Fractal characteristics of shear failure surface and mechanism of strength generation of soil-rock aggregate

The large-scale direct shear test was conducted to soil-rock aggregate with different rock contents, water contents, rock lithology, initial void ratios and normal pressures. The shear strength mechanism of soil-rock aggregate was analyzed through the statistical analysis of fractal geometry of shear surface and the numerical simulation of particle interactions in the direct shear test with the particle flow code. The results indicate that the irregular topography of the shear failure surfaces of soil-rock aggregate are closely related to the existence of rock blocks and presents the fractal characteristics. The fractal dimension increases gradually with the decreasing of water content and normal pressure and the increasing of rock content and strength. If the rock content is more than 40%, the cohesion will be less than 30 kPa.

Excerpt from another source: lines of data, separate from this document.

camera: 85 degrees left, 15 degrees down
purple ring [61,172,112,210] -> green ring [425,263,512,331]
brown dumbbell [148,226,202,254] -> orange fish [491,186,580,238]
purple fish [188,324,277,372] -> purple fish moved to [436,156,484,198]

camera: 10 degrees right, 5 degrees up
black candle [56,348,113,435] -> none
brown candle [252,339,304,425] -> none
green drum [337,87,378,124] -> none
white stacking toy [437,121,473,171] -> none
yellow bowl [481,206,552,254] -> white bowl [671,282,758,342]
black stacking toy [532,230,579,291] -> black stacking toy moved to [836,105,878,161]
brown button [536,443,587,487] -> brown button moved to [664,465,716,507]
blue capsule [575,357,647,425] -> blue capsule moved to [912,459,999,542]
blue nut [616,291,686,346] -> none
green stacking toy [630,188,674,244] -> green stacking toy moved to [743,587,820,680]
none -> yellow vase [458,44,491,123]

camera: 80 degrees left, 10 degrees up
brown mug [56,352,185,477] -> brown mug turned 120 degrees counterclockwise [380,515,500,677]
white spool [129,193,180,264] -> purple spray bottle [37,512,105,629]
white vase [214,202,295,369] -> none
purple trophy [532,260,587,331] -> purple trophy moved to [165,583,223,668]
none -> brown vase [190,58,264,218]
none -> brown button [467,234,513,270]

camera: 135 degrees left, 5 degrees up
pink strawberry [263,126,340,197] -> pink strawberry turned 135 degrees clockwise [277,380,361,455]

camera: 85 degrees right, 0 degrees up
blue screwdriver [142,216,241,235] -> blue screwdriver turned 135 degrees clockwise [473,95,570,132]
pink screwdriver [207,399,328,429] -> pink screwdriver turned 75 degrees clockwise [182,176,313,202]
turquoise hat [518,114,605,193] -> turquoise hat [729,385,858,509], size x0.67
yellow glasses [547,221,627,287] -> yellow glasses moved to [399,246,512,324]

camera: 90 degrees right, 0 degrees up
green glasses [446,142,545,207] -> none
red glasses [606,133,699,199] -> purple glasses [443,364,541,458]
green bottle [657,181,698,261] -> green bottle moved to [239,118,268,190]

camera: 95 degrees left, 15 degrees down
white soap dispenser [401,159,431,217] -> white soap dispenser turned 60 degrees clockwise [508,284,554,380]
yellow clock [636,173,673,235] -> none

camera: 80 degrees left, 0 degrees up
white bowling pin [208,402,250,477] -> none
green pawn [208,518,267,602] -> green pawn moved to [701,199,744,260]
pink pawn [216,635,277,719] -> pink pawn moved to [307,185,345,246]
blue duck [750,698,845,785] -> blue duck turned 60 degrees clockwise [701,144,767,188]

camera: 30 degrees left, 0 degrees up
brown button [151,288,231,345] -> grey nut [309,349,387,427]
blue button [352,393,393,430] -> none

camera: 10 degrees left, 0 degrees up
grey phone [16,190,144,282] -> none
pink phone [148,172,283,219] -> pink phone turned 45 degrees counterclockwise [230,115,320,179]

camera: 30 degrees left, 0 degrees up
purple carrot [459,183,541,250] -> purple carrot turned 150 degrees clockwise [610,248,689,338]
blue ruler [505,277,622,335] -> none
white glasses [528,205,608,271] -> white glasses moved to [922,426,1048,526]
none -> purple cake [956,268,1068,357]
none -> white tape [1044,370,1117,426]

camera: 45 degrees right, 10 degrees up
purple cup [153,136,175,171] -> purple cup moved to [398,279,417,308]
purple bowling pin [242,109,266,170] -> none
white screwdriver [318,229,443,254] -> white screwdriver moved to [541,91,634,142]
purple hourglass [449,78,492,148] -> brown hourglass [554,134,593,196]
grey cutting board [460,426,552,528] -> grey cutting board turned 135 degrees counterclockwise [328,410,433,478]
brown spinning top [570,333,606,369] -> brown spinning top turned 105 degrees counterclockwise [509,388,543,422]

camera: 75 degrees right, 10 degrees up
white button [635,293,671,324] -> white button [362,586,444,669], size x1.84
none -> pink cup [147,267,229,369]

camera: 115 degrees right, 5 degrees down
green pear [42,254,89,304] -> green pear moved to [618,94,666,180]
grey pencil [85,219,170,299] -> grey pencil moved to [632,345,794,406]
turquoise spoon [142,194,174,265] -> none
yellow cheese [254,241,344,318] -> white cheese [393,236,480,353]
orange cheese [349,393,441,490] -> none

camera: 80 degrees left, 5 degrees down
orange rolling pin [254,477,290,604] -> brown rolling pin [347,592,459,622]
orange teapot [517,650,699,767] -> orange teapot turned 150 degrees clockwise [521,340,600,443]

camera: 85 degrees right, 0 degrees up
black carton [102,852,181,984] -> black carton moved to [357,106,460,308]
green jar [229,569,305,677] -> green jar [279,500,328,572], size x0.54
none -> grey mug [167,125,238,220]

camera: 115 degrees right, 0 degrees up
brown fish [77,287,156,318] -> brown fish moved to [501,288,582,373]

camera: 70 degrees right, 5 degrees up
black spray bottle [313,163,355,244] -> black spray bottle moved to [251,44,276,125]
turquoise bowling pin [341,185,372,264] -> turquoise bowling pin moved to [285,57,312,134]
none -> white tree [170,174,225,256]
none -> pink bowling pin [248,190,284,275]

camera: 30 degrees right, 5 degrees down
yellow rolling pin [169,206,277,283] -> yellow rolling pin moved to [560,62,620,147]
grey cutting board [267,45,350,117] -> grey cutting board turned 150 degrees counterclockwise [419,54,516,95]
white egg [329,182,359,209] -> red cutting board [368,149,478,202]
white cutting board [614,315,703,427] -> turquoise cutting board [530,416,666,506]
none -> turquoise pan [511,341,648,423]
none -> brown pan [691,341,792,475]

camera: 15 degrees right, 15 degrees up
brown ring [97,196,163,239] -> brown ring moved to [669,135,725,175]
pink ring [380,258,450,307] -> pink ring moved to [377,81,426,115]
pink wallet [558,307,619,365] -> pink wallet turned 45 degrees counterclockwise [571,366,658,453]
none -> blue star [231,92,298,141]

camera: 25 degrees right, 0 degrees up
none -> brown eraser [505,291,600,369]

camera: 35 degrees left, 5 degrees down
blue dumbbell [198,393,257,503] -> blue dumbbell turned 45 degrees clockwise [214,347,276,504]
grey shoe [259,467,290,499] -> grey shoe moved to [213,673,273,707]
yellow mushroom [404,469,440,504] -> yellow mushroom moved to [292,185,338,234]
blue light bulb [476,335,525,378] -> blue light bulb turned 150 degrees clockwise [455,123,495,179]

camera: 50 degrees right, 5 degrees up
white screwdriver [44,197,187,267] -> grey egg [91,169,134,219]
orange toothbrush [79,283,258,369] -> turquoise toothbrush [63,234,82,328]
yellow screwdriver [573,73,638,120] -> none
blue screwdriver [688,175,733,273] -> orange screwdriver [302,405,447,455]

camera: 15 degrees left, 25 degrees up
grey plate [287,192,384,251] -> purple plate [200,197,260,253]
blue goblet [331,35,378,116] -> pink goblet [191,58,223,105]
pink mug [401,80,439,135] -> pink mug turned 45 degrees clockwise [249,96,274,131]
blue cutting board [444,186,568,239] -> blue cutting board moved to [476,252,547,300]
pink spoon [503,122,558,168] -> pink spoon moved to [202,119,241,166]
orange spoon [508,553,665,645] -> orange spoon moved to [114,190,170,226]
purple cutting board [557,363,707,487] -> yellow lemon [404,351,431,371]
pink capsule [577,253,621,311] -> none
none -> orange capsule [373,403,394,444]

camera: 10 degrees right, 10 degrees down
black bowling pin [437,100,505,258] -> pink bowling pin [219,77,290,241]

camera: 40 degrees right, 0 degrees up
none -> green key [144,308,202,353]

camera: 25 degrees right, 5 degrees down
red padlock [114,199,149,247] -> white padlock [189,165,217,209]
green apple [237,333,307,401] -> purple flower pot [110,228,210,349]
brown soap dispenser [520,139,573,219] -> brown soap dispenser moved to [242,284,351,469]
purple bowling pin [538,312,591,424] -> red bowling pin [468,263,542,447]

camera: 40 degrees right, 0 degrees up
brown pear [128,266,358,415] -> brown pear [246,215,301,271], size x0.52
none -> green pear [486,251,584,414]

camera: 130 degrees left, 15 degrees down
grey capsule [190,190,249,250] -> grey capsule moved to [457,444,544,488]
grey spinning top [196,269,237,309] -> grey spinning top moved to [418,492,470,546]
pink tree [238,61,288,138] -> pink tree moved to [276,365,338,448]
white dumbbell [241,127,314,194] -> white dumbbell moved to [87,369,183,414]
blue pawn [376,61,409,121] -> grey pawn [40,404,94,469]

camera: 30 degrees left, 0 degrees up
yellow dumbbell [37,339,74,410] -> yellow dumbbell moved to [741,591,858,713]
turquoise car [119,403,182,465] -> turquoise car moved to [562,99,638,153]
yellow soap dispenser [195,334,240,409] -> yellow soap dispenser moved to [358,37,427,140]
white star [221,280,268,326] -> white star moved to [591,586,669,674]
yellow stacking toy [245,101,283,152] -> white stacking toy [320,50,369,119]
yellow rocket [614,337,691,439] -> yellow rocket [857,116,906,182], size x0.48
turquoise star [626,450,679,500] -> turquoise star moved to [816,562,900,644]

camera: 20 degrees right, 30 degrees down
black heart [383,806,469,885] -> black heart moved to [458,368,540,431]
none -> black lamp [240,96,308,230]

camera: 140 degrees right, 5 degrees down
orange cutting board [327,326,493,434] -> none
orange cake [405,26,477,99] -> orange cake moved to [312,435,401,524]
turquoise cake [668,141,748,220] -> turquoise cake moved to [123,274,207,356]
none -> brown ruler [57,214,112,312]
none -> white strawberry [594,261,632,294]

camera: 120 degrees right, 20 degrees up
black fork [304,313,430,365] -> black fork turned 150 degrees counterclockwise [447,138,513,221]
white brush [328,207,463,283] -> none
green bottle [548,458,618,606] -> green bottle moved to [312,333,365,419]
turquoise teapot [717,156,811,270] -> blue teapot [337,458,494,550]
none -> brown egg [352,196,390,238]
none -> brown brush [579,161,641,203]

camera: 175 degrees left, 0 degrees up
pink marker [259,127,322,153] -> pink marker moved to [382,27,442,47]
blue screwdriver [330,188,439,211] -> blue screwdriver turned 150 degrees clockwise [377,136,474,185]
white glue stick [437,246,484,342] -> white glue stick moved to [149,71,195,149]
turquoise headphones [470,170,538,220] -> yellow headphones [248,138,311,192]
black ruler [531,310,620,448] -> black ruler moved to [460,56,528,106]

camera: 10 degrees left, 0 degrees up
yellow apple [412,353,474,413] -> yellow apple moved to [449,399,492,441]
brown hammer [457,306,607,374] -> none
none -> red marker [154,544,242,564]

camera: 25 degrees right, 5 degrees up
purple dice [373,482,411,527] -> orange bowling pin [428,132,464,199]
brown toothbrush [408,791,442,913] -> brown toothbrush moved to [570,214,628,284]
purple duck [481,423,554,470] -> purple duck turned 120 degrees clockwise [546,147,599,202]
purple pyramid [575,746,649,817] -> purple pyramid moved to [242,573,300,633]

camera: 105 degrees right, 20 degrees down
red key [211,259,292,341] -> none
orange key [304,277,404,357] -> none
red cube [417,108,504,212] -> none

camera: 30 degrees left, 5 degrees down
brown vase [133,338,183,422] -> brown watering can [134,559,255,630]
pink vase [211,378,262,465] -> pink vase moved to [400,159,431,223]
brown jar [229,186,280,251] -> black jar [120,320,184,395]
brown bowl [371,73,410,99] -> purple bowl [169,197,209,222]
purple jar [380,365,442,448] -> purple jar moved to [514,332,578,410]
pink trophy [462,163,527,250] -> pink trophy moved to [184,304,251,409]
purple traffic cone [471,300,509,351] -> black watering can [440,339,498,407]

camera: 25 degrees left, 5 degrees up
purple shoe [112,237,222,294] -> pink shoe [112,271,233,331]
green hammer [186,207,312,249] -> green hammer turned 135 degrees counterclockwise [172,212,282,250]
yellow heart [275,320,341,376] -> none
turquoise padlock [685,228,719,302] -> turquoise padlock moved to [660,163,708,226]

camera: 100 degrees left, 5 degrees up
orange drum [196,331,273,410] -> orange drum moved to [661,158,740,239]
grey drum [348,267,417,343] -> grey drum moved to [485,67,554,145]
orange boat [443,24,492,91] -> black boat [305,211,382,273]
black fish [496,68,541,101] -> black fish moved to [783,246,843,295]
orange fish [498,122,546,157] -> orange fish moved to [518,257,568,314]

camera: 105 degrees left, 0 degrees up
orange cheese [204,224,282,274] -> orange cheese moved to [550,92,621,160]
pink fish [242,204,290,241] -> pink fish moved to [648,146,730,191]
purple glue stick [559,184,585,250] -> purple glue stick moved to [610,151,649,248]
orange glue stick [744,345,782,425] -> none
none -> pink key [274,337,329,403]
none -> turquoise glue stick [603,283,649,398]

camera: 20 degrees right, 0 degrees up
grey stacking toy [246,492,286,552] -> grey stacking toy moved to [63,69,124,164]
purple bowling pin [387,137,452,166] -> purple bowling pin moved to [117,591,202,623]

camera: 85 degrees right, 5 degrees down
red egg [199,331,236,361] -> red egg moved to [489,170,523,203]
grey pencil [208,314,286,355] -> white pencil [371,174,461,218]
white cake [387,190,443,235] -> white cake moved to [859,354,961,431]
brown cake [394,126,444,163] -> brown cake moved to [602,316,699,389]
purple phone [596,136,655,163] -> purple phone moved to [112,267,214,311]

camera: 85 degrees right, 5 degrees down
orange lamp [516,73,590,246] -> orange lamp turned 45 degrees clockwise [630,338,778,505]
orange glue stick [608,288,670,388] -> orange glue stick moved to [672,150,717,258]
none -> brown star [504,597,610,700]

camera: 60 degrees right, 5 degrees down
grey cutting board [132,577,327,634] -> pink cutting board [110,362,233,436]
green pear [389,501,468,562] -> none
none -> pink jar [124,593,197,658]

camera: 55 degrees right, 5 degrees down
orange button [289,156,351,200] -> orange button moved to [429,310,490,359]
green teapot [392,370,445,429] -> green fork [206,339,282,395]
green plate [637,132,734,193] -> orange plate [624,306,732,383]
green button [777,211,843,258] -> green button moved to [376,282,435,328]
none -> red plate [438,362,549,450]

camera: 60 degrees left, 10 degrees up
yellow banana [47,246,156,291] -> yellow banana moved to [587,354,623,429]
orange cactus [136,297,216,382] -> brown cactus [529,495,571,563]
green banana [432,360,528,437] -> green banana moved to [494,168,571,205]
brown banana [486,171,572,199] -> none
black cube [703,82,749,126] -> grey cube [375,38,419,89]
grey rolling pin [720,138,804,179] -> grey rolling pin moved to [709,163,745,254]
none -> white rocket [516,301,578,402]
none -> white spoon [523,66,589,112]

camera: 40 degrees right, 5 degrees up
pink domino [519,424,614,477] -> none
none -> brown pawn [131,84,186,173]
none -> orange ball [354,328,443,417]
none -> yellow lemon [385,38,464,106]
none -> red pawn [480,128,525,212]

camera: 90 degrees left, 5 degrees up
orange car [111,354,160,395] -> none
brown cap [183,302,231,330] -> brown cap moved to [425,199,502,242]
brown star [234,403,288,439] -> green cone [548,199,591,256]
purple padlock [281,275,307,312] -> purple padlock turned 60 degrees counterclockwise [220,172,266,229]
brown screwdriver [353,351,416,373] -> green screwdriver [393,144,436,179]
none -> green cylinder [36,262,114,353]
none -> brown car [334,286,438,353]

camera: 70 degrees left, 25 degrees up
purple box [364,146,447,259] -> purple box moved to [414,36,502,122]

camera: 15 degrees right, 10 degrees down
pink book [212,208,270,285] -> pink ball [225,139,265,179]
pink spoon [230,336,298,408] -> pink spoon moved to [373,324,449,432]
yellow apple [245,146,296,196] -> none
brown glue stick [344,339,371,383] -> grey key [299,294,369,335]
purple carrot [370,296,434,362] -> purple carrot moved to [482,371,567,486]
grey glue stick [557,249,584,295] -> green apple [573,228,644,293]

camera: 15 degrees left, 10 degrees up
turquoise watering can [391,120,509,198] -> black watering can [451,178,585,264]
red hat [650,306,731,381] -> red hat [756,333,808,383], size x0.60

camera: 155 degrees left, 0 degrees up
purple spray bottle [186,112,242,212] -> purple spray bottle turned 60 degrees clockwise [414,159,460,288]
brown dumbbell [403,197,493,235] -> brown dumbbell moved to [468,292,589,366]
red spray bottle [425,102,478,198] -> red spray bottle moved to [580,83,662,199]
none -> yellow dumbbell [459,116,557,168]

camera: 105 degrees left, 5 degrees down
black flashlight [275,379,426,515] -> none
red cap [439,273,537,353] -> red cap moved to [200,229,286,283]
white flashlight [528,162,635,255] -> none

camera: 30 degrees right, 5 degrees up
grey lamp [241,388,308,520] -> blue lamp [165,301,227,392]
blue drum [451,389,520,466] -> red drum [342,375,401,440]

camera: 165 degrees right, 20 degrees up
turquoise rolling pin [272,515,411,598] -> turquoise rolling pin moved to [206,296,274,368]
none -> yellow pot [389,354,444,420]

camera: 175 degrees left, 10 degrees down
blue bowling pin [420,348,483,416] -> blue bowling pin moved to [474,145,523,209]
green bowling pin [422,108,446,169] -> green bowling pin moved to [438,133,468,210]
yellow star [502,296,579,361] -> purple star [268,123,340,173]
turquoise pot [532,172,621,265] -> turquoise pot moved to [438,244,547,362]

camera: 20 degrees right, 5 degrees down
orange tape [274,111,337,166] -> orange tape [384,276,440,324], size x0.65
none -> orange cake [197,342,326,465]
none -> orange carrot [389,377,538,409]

The internal friction angle increases with the increasing of rock content and strength, the decreasing of water content, initial void ratio and normal pressure, and it has a positive correlation with the fractal dimension. The stress concentration happens near the rock particles. In the process of shearing, the contact force between the particles transfer mainly through the surface in the direction of shearing, but the contact surfaces back to the shear direction does not appear to transfer force. The internal friction angle φ is equal to the sum of θ0 and θi, where θ0 is the internal friction angle of the contact surface of particles on the shear plane related to the particle's properties and θi is the dip angle of the contact surfaces of particles related to the fractal dimension on the shear surface. The variation of shear strength parameters in the shear test can be explained with this mechanism. © 2017, Science Press. All right reserved.